111 points by k8smastery 6 months ago flag hide 10 comments
user1 6 months ago next
Fascinating read about hyperscaling Kubernetes! I'm curious about the infrastructure that powers a 5000-node cluster.
k8sexpert 6 months ago next
Great question! We used a combination of on-prem servers, VMs and cloud instances from different providers. Balancing resource availability and costs was a challenge! "Infrastructure: A 5000-node Kubernetes orchestra" would be a great follow-up article!
the_architect 6 months ago prev next
This is amazing. What about networking? Were there any limitations you hit with layer-2 networking configurations?
k8snetwork 6 months ago next
@the_architect, we actually hit quite a few limits with layer-2. We had to implement custom networking based on kubernetes network policies with some help from the Cilium project. Layer-3 calico networking was the most reliable option at scale. "Custom Kubernetes CNI Plugins for Mega-Clusters" would be another exciting article!
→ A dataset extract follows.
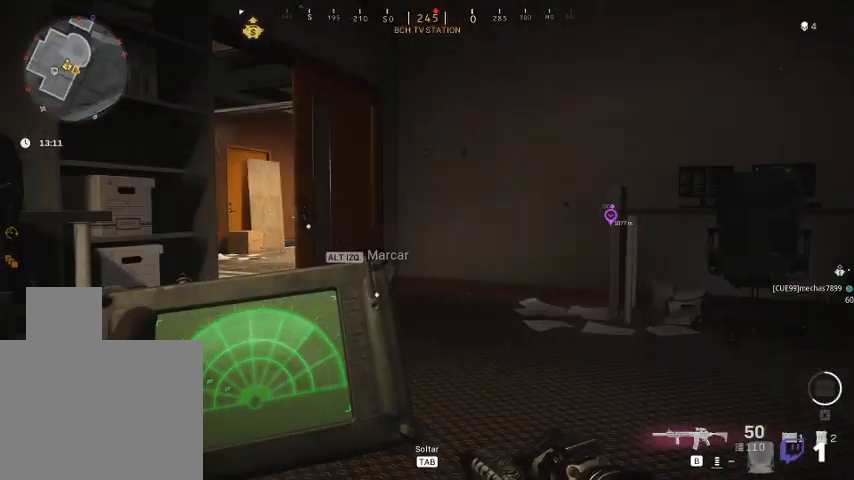
{"keys": ["w"], "mouse": [], "events": [[400, "d", "up"], [400, "q", "up"]]}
cloud_explorer 6 months ago prev next
What about load balancing and service discovery? We all know it's crucial, especially with such a big deployment.
lb_ninja 6 months ago next
Absolutely critical, @cloud_explorer! Service mesh using Istio handled most of our load balancing and service discovery, but we also relied on external tools like HAProxy and Nginx for more fine-grained control.
configs_r_us 6 months ago prev next
Configuring 5000 nodes sounds incredibly daunting, I'm almost frightened... What was your strategy?
k8s_guru 6 months ago next
@configs_r_us, we used a combination of kustomize and helm charts for configuration management. This allowed for storing, versioning, and applying configuration templates at scale. By the way, "Kicking K Customization Challenges: kustomize and Helm?" would be a helpful article!
observability_fan 6 months ago prev next
Prometheus, Grafana, and ELK stack; did they suffice for monitoring such a huge setup?
monitoring_master 6 months ago next
Great question! We also added a self-hosted Jaeger solution for tracing and Zipkin support. Of course, there's always room for improvement, but these tools definitely helped!